The group of students, which included Faith Shiver’s 4th and 5th grade gifted and Jennifer Lester’s 3rd grade, began by discussing how robots are used in everyday life and then advanced their thought-process by drawing up plans for a robot of their own that they could invent to complete an unfavorable chore.
Students then split into groups to progress through the building blocks of programming. Each group had a robot with particular attributes and weaknesses as well as a problem to be solved with the robot. Students defined the requirements to solve the problem, determined the instructions to meet the requirements, and then tested the solution.
“Pablo” was a robot whose challenge was to draw squares and triangles with its specific attributes of creativity. “Herbie,” known for its reliability, was a robot whose challenge was to move forwards and backwards along a prescribed path. “Pupper” was a robot whose dexterity was an attribute that would be used to lift and move small tires within a time limit.
Trisha Atchley, IBM volunteer, reminded the students to think about “each tiny little step” as they considered how they might get the robot to do their bidding.
Shiver looks forward to each visit from the IBM team with her students because the students quickly realize that the computer or robot will only do what they tell it to do. If it doesn’t work, the kids have to figure it out.
“The one thing that I love is all of the problem solving,” said Shiver.

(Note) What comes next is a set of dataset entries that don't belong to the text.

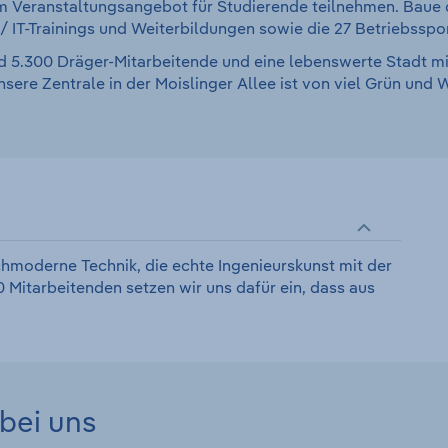
 Veranstaltungsangebot für Studierende teilnehmen. Baue di
-/ IT-Trainings und Weiterbildungen sowie die 27 Betriebss
d 5.300 Dräger-Mitarbeitende und eine lebenswerte Stadt mit
ere Zentrale in der Moislinger Allee ist von viel Grün und
hmoderne Technik, die echte Ingenieurskunst mit der
 Mitarbeitenden setzen wir uns dafür ein, dass aus
bei uns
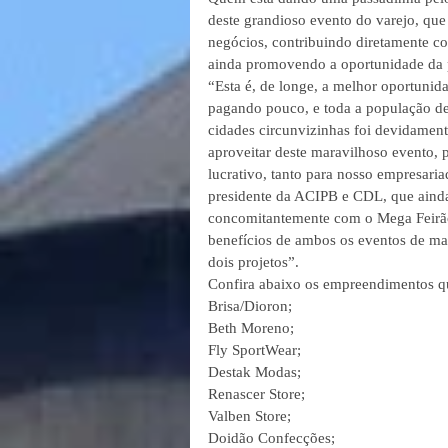
deste grandioso evento do varejo, que
negócios, contribuindo diretamente c
ainda promovendo a oportunidade da 
“Esta é, de longe, a melhor oportunid
pagando pouco, e toda a população de
cidades circunvizinhas foi devidament
aproveitar deste maravilhoso evento, 
lucrativo, tanto para nosso empresar
presidente da ACIPB e CDL, que ainda 
concomitantemente com o Mega Feirão
benefícios de ambos os eventos de man
dois projetos”.
Confira abaixo os empreendimentos qu
Brisa/Dioron;
Beth Moreno;
Fly SportWear;
Destak Modas;
Renascer Store;
Valben Store;
Doidão Confecções;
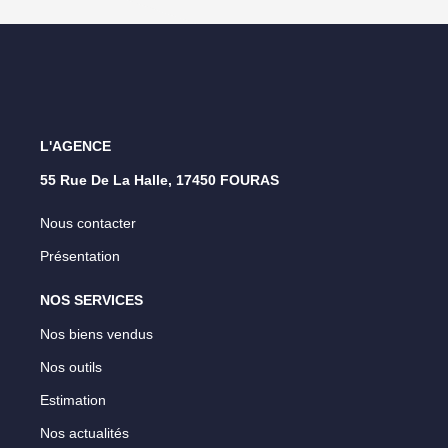
L'AGENCE
55 Rue De La Halle, 17450 FOURAS
Nous contacter
Présentation
NOS SERVICES
Nos biens vendus
Nos outils
Estimation
Nos actualités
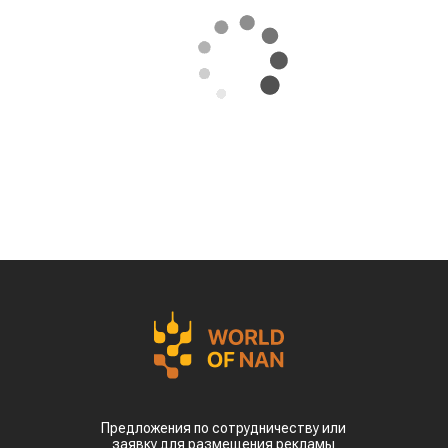
За первые пять месяцев этого года аграрии
Казахстана совершили масштабный прорыв
на мировом рынке зернобобовых, продав за
рубеж более 93 тыс тонн чечевицы,
сообщает
World
of
NAN
.
По данным Lsm.kz, этот объем сразу в 6,7 раза
превысил показатели аналогичного периода
прошлого года. Суммарная экспортная выручка
отечественных производителей приблизилась к
отметке в $35 млн.
Казахстанскую чечевицу активно закупают 23
страны мира. Ключевым торговым партнером
остается Турция, которая увеличила закупки в
пять раз и импортировала 63,4 тыс. тонн.
Главной сенсацией отчетного периода стал
рынок Китая. Если в прошлом году отгрузки туда
полностью отсутствовали, то за пять месяцев
текущего года КНР выкупила сразу 14,2 тыс.
тонн казахстанской чечевицы.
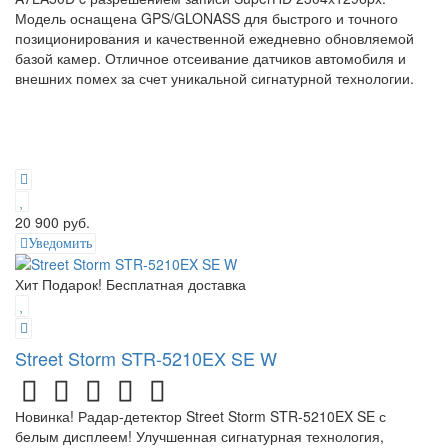
Модель оснащена GPS/GLONASS для быстрого и точного
позиционирования и качественной ежедневно обновляемой
базой камер. Отличное отсеивание датчиков автомобиля и
внешних помех за счет уникальной сигнатурной технологии.
20 900 руб.
Уведомить
Хит
Подарок!
Бесплатная доставка
Street Storm STR-5210EX SE W
Новинка! Радар-детектор Street Storm STR-5210EX SE с
белым дисплеем! Улучшенная сигнатурная технология,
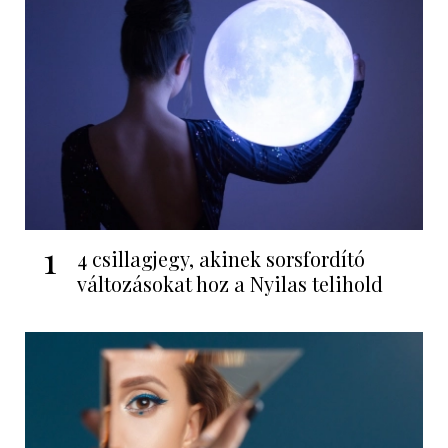
1
4 csillagjegy, akinek sorsfordító
változásokat hoz a Nyilas telihold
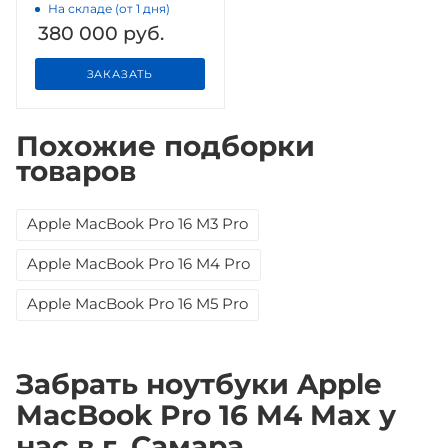
На складе (от 1 дня)
380 000
руб.
ЗАКАЗАТЬ
Похожие подборки
товаров
Apple MacBook Pro 16 M3 Pro
Apple MacBook Pro 16 M4 Pro
Apple MacBook Pro 16 M5 Pro
Забрать ноутбуки Apple
MacBook Pro 16 M4 Max у
нас в г. Самара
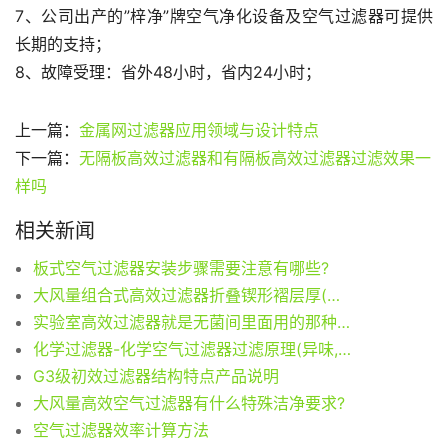
7、公司出产的”梓净”牌空气净化设备及空气过滤器可提供
长期的支持；
8、故障受理：省外48小时，省内24小时；
上一篇：
金属网过滤器应用领域与设计特点
下一篇：
无隔板高效过滤器和有隔板高效过滤器过滤效果一
样吗
相关新闻
板式空气过滤器安装步骤需要注意有哪些?
大风量组合式高效过滤器折叠锲形褶层厚(滤料)
实验室高效过滤器就是无菌间里面用的那种吗?
化学过滤器-化学空气过滤器过滤原理(异味,腐蚀,消除低浓度气态污染物)
G3级初效过滤器结构特点产品说明
大风量高效空气过滤器有什么特殊洁净要求?
空气过滤器效率计算方法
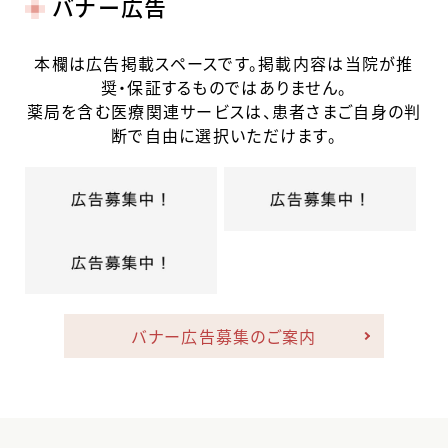
バナー広告
本欄は広告掲載スペースです。掲載内容は当院が推
奨・保証するものではありません。
薬局を含む医療関連サービスは、患者さまご自身の判
断で自由に選択いただけます。
バナー広告募集のご案内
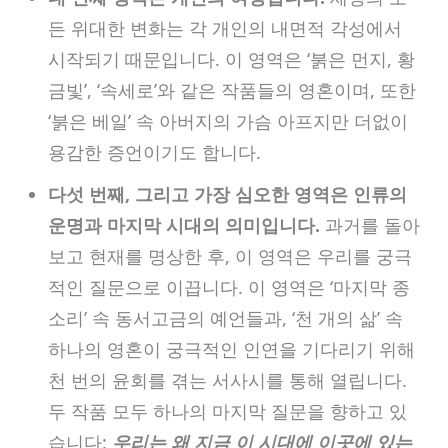
든 위대한 변화는 각 개인의 내면적 각성에서
시작되기 때문입니다. 이 영역은 ‘붉은 먼지, 황
금빛’, ‘속세로’와 같은 작품들의 영혼이며, 또한
‘붉은 베일’ 속 아버지의 가슴 아프지만 더없이
용감한 증언이기도 합니다.
다섯 번째, 그리고 가장 심오한 영역은 인류의
운명과 마지막 시대의 의미입니다.
과거를 돌아
보고 현재를 명상한 후, 이 영역은 우리를 궁극
적인 질문으로 이끕니다. 이 영역은 ‘마지막 종
소리’ 속 동서고금의 예언들과, ‘천 개의 삶’ 속
하나의 영혼이 궁극적인 인연을 기다리기 위해
천 번의 윤회를 겪는 서사시를 통해 열립니다.
두 작품 모두 하나의 마지막 질문을 향하고 있
습니다:
우리는 왜 지금 이 시대에 이곳에 있는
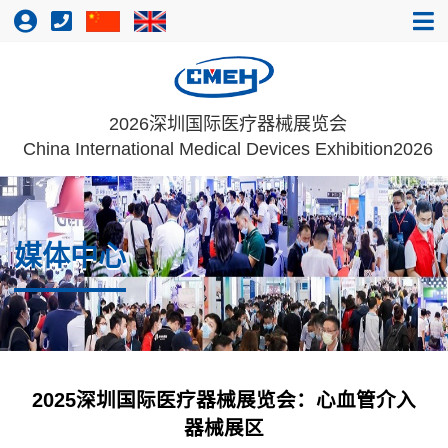
2026深圳国际医疗器械展览会
China International Medical Devices Exhibition2026
媒体中心
2025深圳国际医疗器械展览会：心血管介入
器械展区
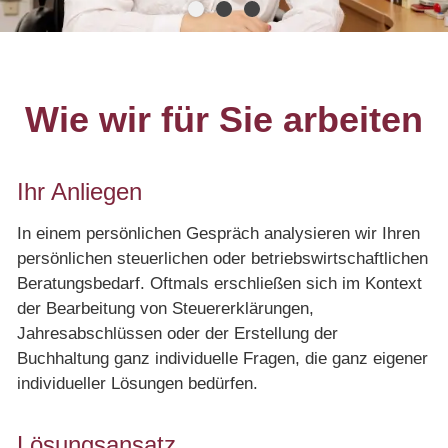
Online Rechner
Videos
Wie wir für Sie arbeiten
Karriere
Ihr Anliegen
Kontakt
In einem persönlichen Gespräch analysieren wir Ihren
persönlichen steuerlichen oder betriebswirtschaftlichen
Beratungsbedarf. Oftmals erschließen sich im Kontext
der Bearbeitung von Steuererklärungen,
Jahresabschlüssen oder der Erstellung der
Buchhaltung ganz individuelle Fragen, die ganz eigener
individueller Lösungen bedürfen.
Lösungsansatz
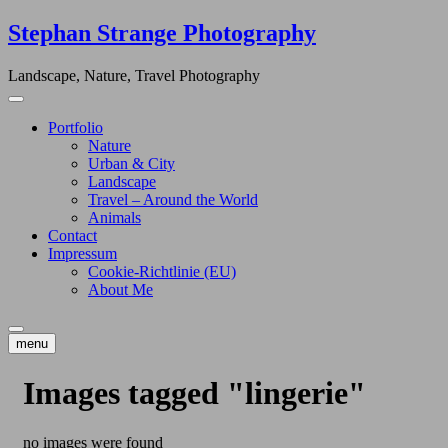
Skip
Stephan Strange Photography
to
content
Landscape, Nature, Travel Photography
Portfolio
Nature
Urban & City
Landscape
Travel – Around the World
Animals
Contact
Impressum
Cookie-Richtlinie (EU)
About Me
menu
Images tagged "lingerie"
no images were found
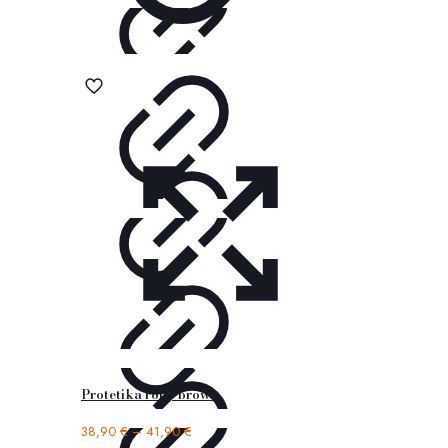
Protetika roby brown
38,90
€
–
41,90
€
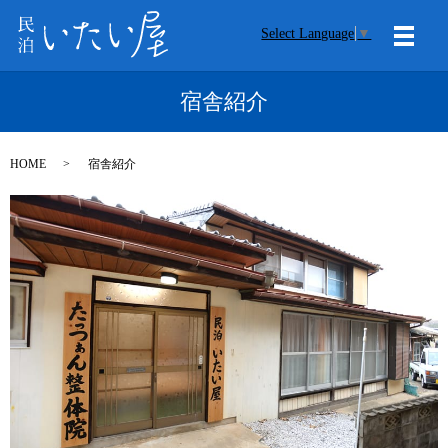
Select Language
▼
メニ
宿舎紹介
HOME
宿舎紹介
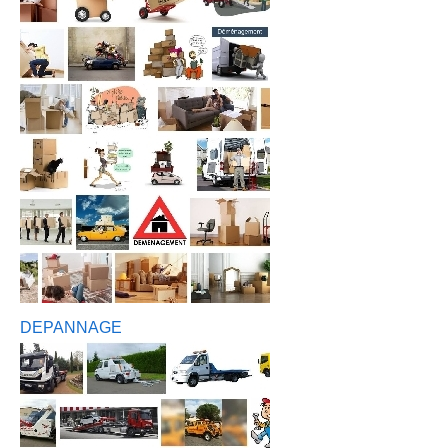
DEPANNAGE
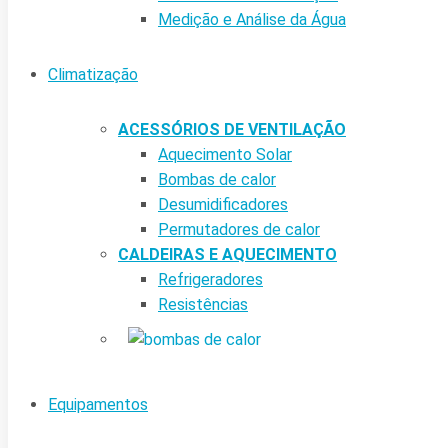
Medição e Análise da Água
Climatização
ACESSÓRIOS DE VENTILAÇÃO
Aquecimento Solar
Bombas de calor
Desumidificadores
Permutadores de calor
CALDEIRAS E AQUECIMENTO
Refrigeradores
Resistências
Equipamentos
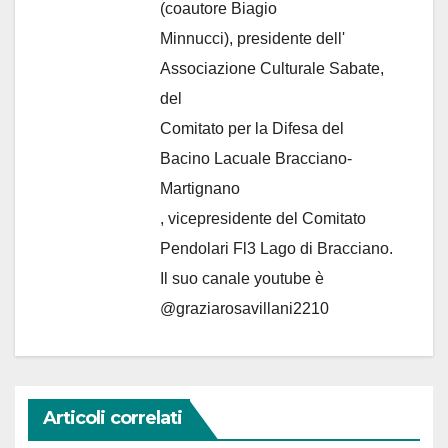
(coautore Biagio
Minnucci), presidente dell'
Associazione Culturale Sabate
,
del
Comitato per la Difesa del
Bacino Lacuale Bracciano-
Martignano
, vicepresidente del Comitato
Pendolari Fl3 Lago di Bracciano.
Il suo canale youtube è
@graziarosavillani2210
Articoli correlati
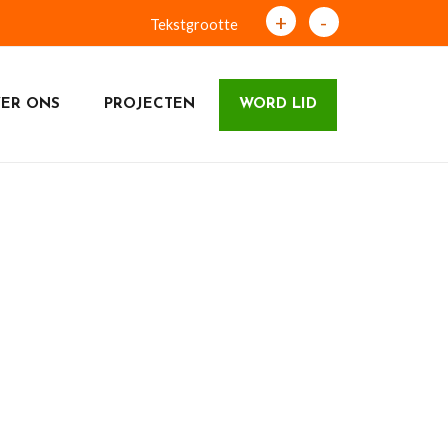
+
-
Tekstgrootte
ER ONS
PROJECTEN
WORD LID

With the launch of IBM Volunteers in November 2003, IBM reinvented its support of employees and retirees whose volunteer work enriches the communities where we live and work. This innovative global program reflects IBM's strategy to help the world work better, making a wide range of knowledge and expertise available to volunteers online.
Scott Elementary students look forward to a return visit from the IBM team in the spring of 2019.